Nel settore privato il primo stipendio per i laureati è stato ridotto di un terzo. Il Pil ha conosciuto una contrazione del 12,5 per cento, e i consumi continuano a scendere: in ottobre risultavano inferiori di un terzo a quelli di un anno prima; si sono ridotti persino gli acquisti di scarpe e di testi scolastici. Come se tutto questo non bastasse, ieri il governo di Enda Kenny ha annunciato una nuova manovra per altri 3,8 miliardi di euro (per un paese il cui numero di abitanti è 13 volte inferiore all’Italia) fra nuove imposte e tagli di spesa che riguardano la sanità, gli assegni familiari e altre forme di protezione sociale. Fra le conseguenze della decrescita economica va conteggiata anche un’impetuosa ripresa dello storico fenomeno dell’emigrazione: quest’anno se ne sono andati dall’isola per cercare lavoro per lo più in Canada e in Australia 40 mila irlandesi, che si aggiungono ai quasi 30 mila dell’anno scorso. All’inizio si trattava soprattutto di studenti universitari e lavoratori delle costruzioni, ma rapidamente si sono aggiunti anche contabili, ingegneri, dentisti e altri professionisti qualificati, che portano con sé intere famiglie.
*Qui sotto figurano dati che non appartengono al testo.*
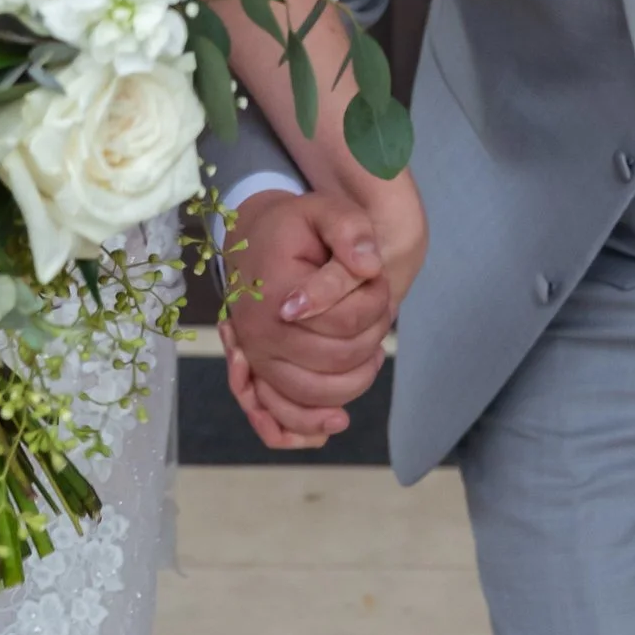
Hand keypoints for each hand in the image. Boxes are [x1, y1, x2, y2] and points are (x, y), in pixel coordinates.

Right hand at [220, 188, 397, 452]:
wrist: (254, 239)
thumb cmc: (296, 227)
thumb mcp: (326, 210)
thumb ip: (351, 230)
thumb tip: (369, 268)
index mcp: (276, 292)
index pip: (346, 321)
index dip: (377, 304)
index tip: (380, 282)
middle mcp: (259, 333)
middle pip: (336, 360)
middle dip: (371, 339)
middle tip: (379, 313)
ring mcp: (256, 357)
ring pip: (315, 394)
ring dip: (354, 381)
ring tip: (372, 354)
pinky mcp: (258, 372)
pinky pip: (281, 414)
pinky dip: (308, 423)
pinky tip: (335, 421)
La cancelliera tedesca Angela Merkel ha lodato recentemente il primo ministro Enda Kenny definendolo «un esempio eccezionale», mentre il presidente francese Nicolas Sarkozy ha dichiarato che l’Irlanda sarebbe «quasi fuori dalla crisi». Gli irlandesi non sono d’accordo con tanto ottimismo, non si considerano un modello per lottare contro la crisi dell’euro e insistono che se l’Europa non farà qualcosa di più la ripresa irlandese si spegnerà rapidamente. L’Economic and Social Research Institute di Dublino ha recentemente scritto che «l’attuale situazione contiene elementi che ricordano le politiche applicate durante la Grande Depressione, quando una crisi montante fu affrontata con un’ortodossia che diede luogo a una grande povertà che si sarebbe potuta evitare». Con tutti i suoi sforzi, l’Irlanda si trova ancora a far fronte a un tasso d’interesse dell’8,7 per cento per i propri buoni decennali del Tesoro (era sceso al 7,4 per cento ma poi la tempesta valutaria l’ha rispedito in alto) che non sarebbe sostenibile se il paese non potesse contare sul pacchetto di salvataggio di 67,5 miliardi di euro ricevuto l’anno scorso.
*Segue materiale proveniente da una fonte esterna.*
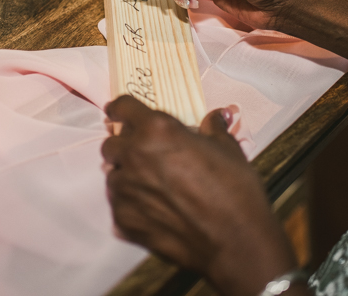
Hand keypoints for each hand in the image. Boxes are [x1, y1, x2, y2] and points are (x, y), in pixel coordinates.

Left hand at [101, 96, 298, 295]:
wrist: (235, 240)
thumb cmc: (235, 190)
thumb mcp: (228, 149)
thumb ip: (212, 128)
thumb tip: (214, 117)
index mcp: (157, 130)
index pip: (122, 106)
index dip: (121, 108)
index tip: (119, 112)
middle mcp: (134, 155)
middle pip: (112, 143)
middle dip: (125, 145)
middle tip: (145, 154)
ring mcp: (126, 189)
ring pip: (113, 174)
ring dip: (127, 175)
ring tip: (152, 185)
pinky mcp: (124, 219)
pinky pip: (119, 203)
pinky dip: (131, 202)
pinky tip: (154, 209)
E ormai è chiaro che il 2012 sarà un anno di recessione per la maggior parte dei paesi dell’Eurozona, cosa che mette a repentaglio la ripresa irlandese centrata essenzialmente sulle esportazioni. L’Irlanda ha attirato nell’ultimo anno più investimenti stranieri di quelli che hanno totalizzato insieme Francia e Germania, ma una recessione con tutta probabilità li allontanerebbe di nuovo. Già prima di questa svolta negativa il rapporto debito pubblico/Pil era proiettato al 113 per cento nel 2013. Insomma, il destino di Dublino è appeso alle decisioni di Berlino e di Parigi, i sacrifici fatti finora non sono una garanzia di superamento completo della crisi. La lezione per l’Italia è molto chiara.